Asymmetric ligands useful for transition metal catalyzed bond forming reactions and epoxide reactions therewith

A novel ligand having the Formula 1 structure has proved remarkably successful in the amination of butadiene monoepoxide, which is a potentially desirable substrate for an asymmetric synthesis providing access to each enantiomer of vinylglycinol. STR1 This and other ligands described are useful for chiral induction of bond forming reactions with an epoxide substrate.

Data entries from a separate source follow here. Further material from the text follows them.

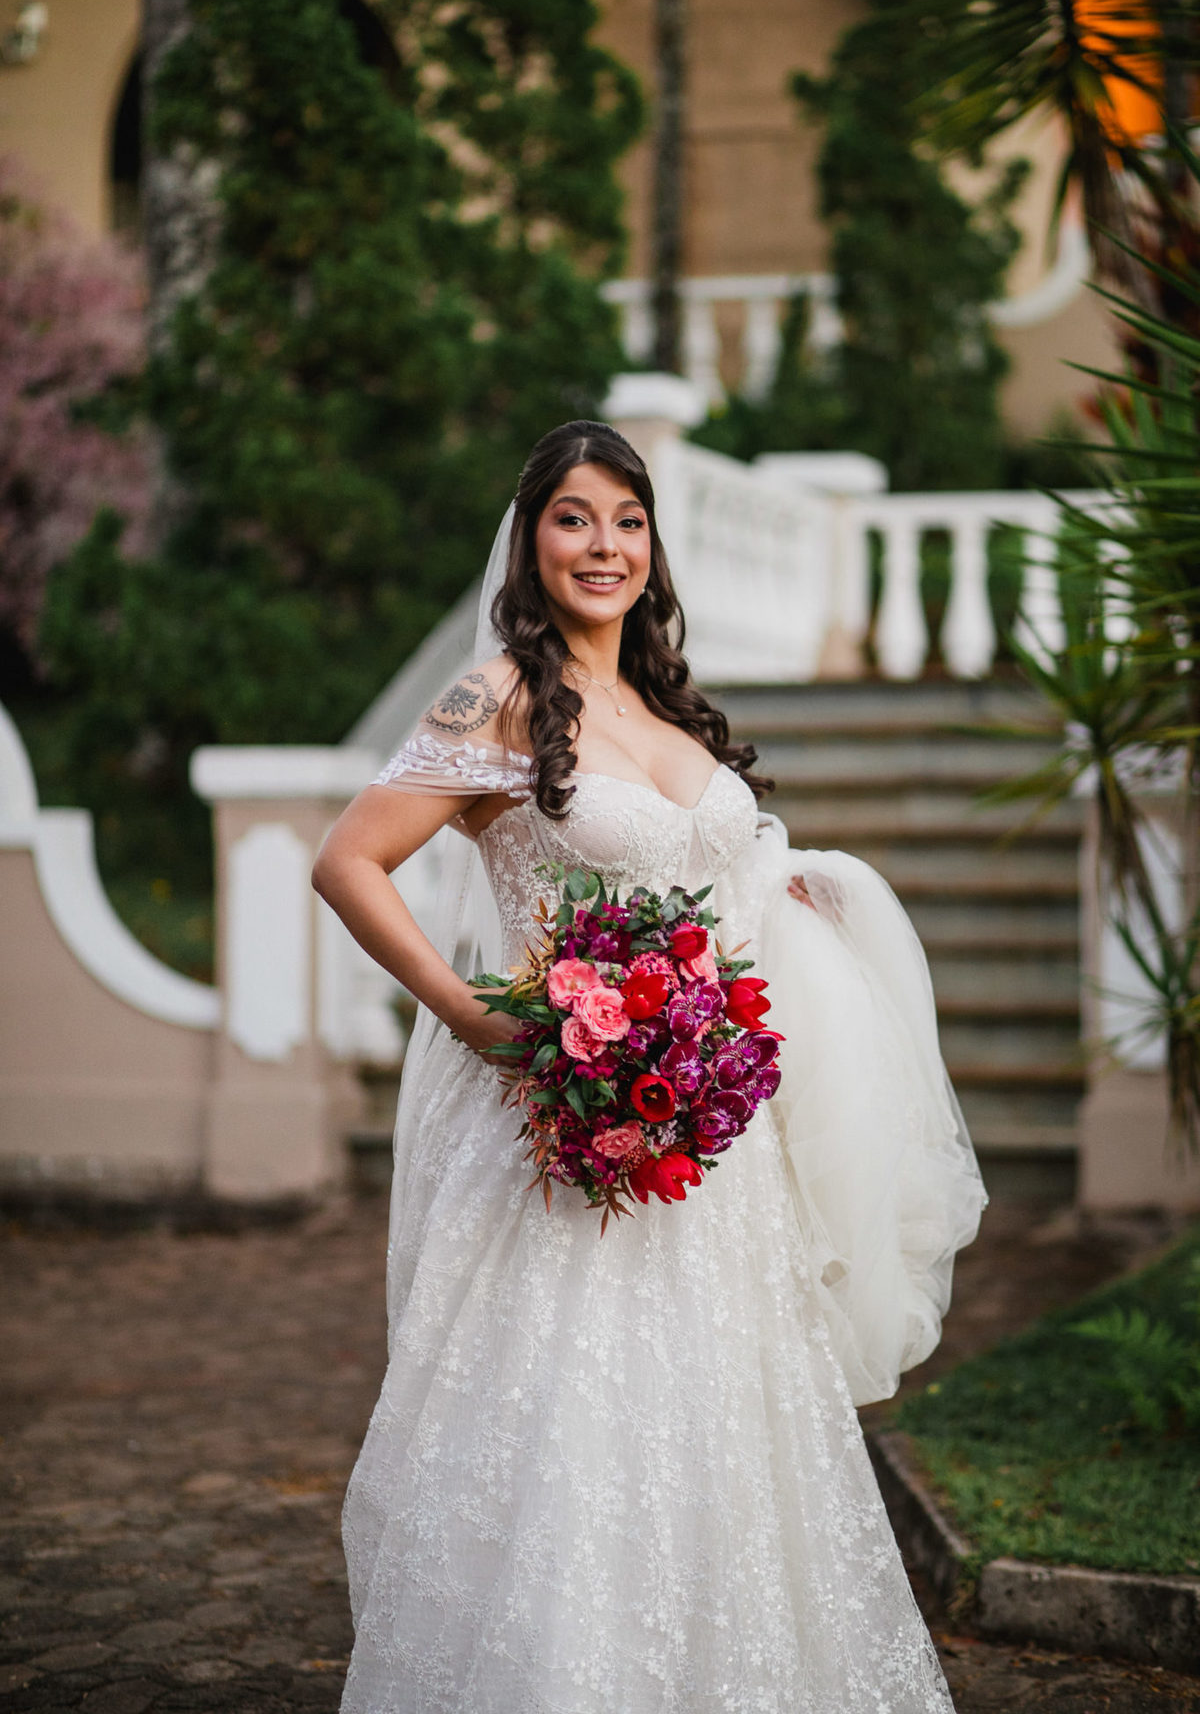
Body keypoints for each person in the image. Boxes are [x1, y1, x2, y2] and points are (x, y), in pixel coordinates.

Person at [313, 419, 986, 1714]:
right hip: (562, 1138)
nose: (604, 545)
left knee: (725, 1442)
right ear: (530, 540)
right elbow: (349, 861)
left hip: (711, 1145)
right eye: (573, 517)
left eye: (628, 520)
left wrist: (785, 898)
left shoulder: (667, 704)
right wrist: (470, 1012)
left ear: (654, 546)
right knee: (574, 1438)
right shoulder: (494, 701)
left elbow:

Asymmetric ligands useful for transition metal catalyzed bond forming reactions

Ligands useful for transition metal catalyzed bond forming reactions are provided with a metal binding portion having at least one metal binding moiety STR1 wherein Ar and Ar' each is an aryl or a heteroaryl. These ligands may be prepared by providing an aromatic carboxylic acid having a diarylphosphino or diheteroarylphosphino substituent on the aromatic ring, and forming an ester or an amide derivative of the carboxylic acid by coupling with a chiral diol or a chiral diamine. The ligands facilitate, for example, flexible strategies for enantiocontrolled construction of five membered carbocyclic rings with varying substitution patterns and high enantioselectivity.